#### Your assignment:
Find and copy each line in the material below where the string "Panel" occurs.

#### Exercise materials:
*** Block opens ***

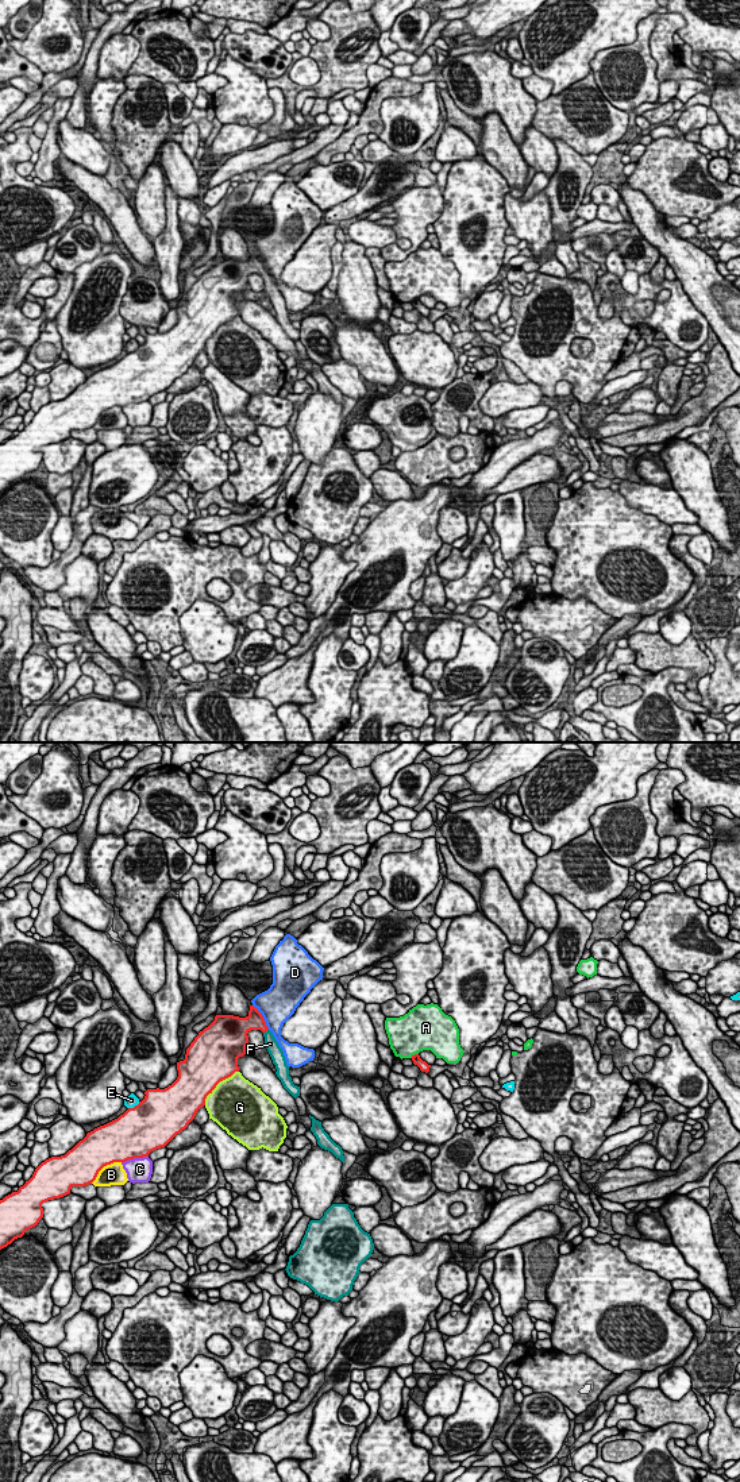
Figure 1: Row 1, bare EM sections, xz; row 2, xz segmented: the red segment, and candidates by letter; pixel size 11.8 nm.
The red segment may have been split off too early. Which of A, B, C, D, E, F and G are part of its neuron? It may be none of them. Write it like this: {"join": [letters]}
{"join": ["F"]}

*** Block closes ***
*** Block opens ***

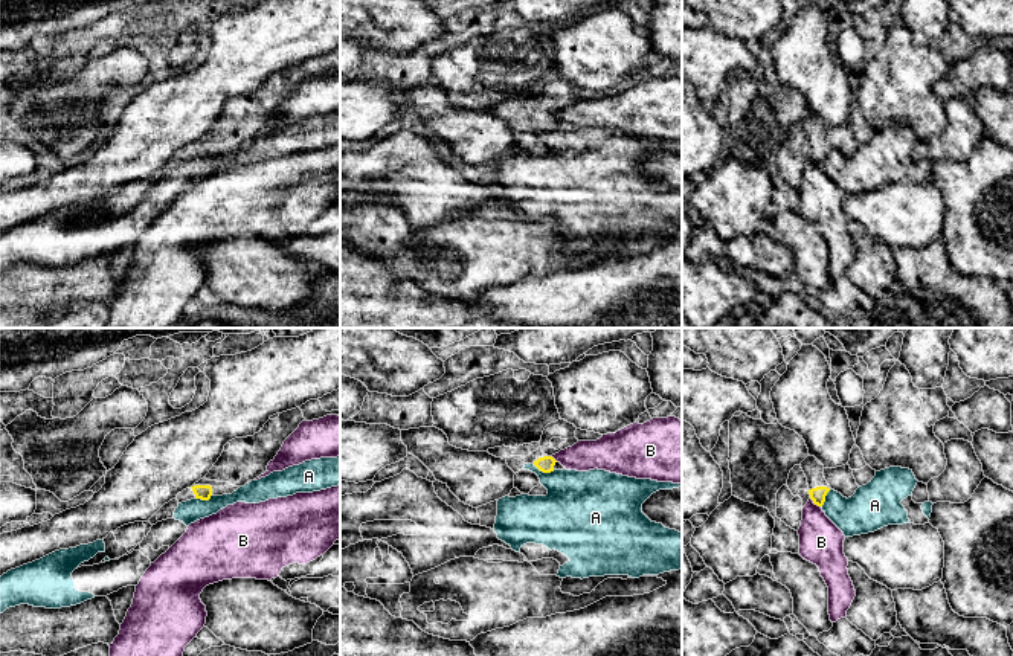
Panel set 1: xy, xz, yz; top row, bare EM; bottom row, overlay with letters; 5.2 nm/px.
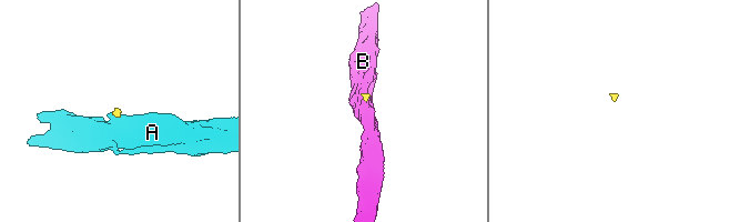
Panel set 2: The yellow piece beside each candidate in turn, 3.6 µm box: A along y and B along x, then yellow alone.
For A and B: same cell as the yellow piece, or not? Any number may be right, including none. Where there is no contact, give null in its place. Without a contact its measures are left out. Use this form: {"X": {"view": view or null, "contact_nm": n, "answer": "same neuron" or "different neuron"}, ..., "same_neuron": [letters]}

*** Block closes ***
*** Block opens ***

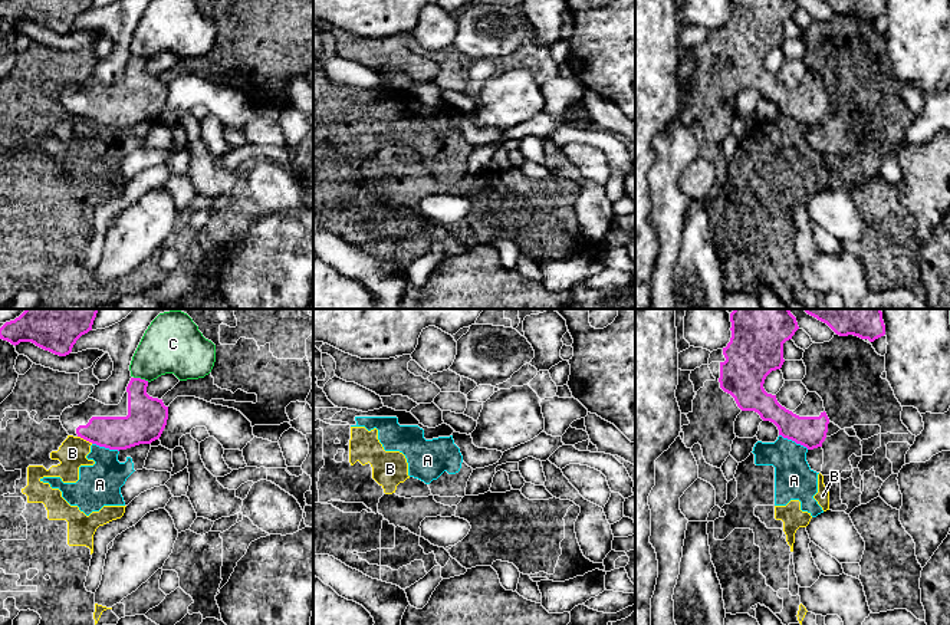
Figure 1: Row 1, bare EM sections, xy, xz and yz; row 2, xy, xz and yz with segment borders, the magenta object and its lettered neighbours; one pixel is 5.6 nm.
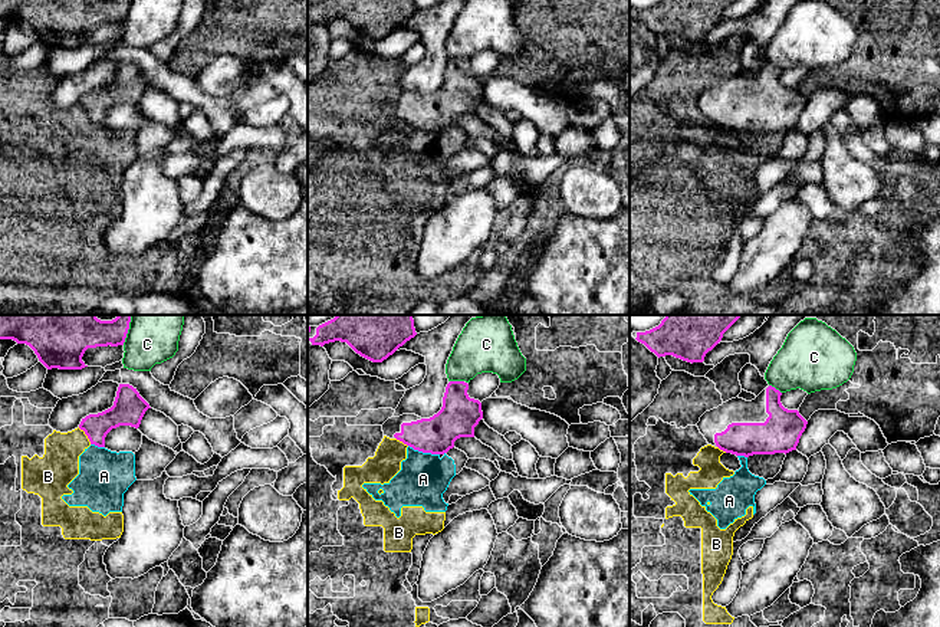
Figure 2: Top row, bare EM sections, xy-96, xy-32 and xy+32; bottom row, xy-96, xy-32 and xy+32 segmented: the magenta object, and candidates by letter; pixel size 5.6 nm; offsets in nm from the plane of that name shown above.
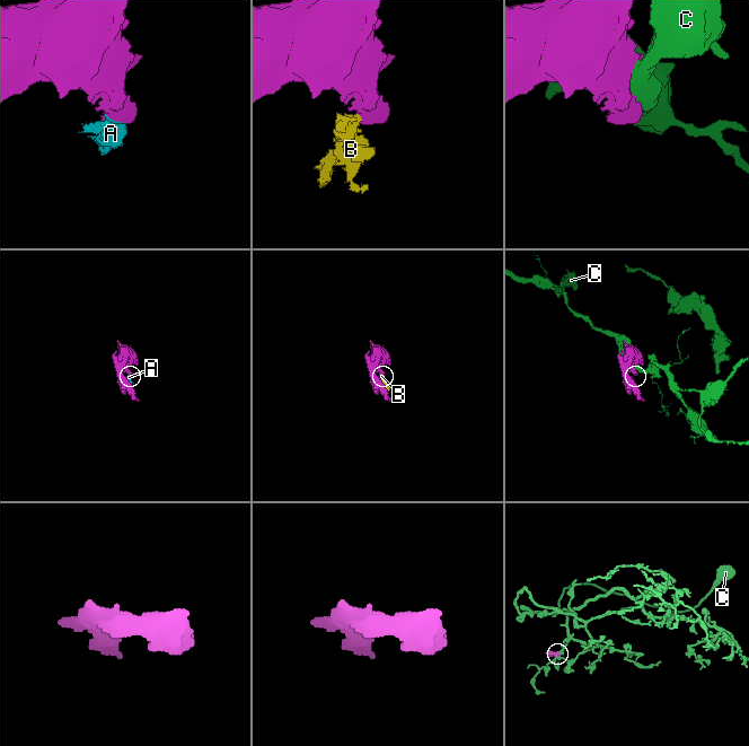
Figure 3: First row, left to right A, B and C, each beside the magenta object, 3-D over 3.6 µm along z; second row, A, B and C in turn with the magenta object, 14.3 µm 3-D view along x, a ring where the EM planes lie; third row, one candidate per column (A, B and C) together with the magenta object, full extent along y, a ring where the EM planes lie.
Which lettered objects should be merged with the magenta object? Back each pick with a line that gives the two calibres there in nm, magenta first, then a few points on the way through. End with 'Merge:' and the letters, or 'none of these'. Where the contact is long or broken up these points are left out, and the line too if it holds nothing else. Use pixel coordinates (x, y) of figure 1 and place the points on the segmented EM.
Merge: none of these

*** Block closes ***

#### Worked solution:
Panel set 1: xy, xz, yz; top row, bare EM; bottom row, overlay with letters; 5.2 nm/px.
Panel set 2: The yellow piece beside each candidate in turn, 3.6 µm box: A along y and B along x, then yellow alone.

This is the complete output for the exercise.